Fix thin gaps, holes, slivers and double surfaces.

The operations might raise GEOSExceptions, so it might be nessecary to set the ‘grid_sizes’ argument, it might also be a good idea to run coverage_clean twice to fill gaps resulting from these GEOSExceptions.

Rules: - Holes (interiors) thinner than the tolerance are closed. - Gaps between polygons are filled if thinner than the tolerance. - Sliver polygons thinner than the tolerance are eliminated into the neighbor polygon with the longest shared border. - Double surfaces thinner than the tolerance are eliminated. If duplicate_action is “fix”, thicker double surfaces will be updated. - Line and point geometries are removed with no warning. - MultiPolygons and GeometryCollections are exploded to Polygons. - Index is reset.

Parameters:
  • gdf (GeoDataFrame) – GeoDataFrame to be cleaned.

  • tolerance (int | float) – distance (usually meters) used as the minimum thickness for polygons to be eliminated. Any gap, hole, sliver or double surface that are empty after a negative buffer of tolerance / 2 are eliminated into the neighbor with the longest shared border.

  • duplicate_action (str) – Either “fix”, “error” or “ignore”. If “fix” (default), double surfaces thicker than the tolerance will be updated from top to bottom (function update_geometries) and then dissolved into the neighbor polygon with the longest shared border. If “error”, an Exception is raised if there are any double surfaces thicker than the tolerance. If “ignore”, double surfaces are kept as is.

  • grid_sizes (tuple[None | int]) – One or more grid_sizes used in overlay and dissolve operations that might raise a GEOSException. Defaults to (None,), meaning no grid_sizes.

  • n_jobs (int) – Number of threads.

Return type:

GeoDataFrame

Returns:

A GeoDataFrame with cleaned polygons.

explore_geosexception(e, *gdfs, logger=None)[source]

Extract the coordinates of a GEOSException and show in map.

Parameters:
  • e (GEOSException) – The exception thrown by a GEOS operation, which potentially contains coordinates information.

  • *gdfs (GeoDataFrame) – One or more GeoDataFrames to display for context in the map.

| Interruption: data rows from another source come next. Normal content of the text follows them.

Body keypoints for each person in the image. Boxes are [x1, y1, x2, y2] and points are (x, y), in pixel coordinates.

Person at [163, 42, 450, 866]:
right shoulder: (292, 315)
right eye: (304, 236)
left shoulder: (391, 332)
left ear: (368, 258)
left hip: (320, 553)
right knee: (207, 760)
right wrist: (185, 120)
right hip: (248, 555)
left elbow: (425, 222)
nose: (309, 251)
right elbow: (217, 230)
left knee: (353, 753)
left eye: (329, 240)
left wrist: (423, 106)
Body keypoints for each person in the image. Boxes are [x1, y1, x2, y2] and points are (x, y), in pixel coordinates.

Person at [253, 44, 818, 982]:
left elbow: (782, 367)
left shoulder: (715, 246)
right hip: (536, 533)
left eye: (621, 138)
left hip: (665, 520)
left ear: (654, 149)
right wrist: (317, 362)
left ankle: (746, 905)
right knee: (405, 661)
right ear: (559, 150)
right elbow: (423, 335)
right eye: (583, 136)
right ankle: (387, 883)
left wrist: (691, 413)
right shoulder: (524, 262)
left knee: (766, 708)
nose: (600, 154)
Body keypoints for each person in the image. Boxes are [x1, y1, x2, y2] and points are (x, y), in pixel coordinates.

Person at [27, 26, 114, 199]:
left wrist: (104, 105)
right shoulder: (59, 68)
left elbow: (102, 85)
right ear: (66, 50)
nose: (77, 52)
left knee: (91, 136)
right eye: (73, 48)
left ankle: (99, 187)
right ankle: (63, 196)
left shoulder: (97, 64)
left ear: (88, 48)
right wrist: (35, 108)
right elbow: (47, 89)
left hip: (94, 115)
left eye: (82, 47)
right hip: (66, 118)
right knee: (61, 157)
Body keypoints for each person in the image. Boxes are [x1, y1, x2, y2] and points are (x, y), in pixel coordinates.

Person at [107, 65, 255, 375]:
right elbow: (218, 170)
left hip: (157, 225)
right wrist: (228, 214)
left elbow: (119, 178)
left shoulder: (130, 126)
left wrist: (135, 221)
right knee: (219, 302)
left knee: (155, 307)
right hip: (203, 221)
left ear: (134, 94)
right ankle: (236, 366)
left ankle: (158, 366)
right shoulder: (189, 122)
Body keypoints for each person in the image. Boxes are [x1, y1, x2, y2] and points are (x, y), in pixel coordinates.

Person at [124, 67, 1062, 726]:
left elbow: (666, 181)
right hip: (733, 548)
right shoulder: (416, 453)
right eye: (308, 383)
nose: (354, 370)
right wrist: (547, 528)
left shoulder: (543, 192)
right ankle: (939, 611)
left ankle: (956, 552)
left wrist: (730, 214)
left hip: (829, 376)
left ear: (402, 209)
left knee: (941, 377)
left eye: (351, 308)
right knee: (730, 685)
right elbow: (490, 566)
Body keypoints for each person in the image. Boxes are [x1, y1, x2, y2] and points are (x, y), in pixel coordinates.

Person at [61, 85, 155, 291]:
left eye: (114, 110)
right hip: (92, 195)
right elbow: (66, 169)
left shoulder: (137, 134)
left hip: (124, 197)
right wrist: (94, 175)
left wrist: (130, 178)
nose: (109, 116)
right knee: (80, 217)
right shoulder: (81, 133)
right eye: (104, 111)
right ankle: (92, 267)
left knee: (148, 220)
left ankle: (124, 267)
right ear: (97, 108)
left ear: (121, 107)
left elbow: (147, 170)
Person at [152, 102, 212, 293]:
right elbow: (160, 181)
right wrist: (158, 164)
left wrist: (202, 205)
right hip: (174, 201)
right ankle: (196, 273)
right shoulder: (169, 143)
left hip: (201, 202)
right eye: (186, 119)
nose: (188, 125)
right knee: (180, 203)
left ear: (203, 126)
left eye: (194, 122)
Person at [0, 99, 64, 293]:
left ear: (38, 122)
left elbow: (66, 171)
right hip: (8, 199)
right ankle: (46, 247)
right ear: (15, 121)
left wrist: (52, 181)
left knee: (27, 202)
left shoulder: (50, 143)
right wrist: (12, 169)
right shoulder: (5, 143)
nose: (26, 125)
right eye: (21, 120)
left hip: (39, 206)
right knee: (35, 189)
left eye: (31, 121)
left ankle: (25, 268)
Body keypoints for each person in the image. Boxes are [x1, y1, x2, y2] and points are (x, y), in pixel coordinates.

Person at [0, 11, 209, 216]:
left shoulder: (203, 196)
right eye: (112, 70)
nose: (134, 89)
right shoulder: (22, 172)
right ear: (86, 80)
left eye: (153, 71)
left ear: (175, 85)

  • logger (Any | None) – An optional logger to log the error with visualization. If None, uses standard output.

Return type:

None

remove_spikes(gdf, tolerance, n_jobs=1)[source]

Remove thin spikes from polygons.

Parameters:
  • gdf (GeoDataFrame) – A GeoDataFrame.

  • tolerance (int | float) – Spike tolerance.

  • n_jobs (int) – Number of threads.

Return type:

GeoDataFrame

Returns:

A GeoDataFrame.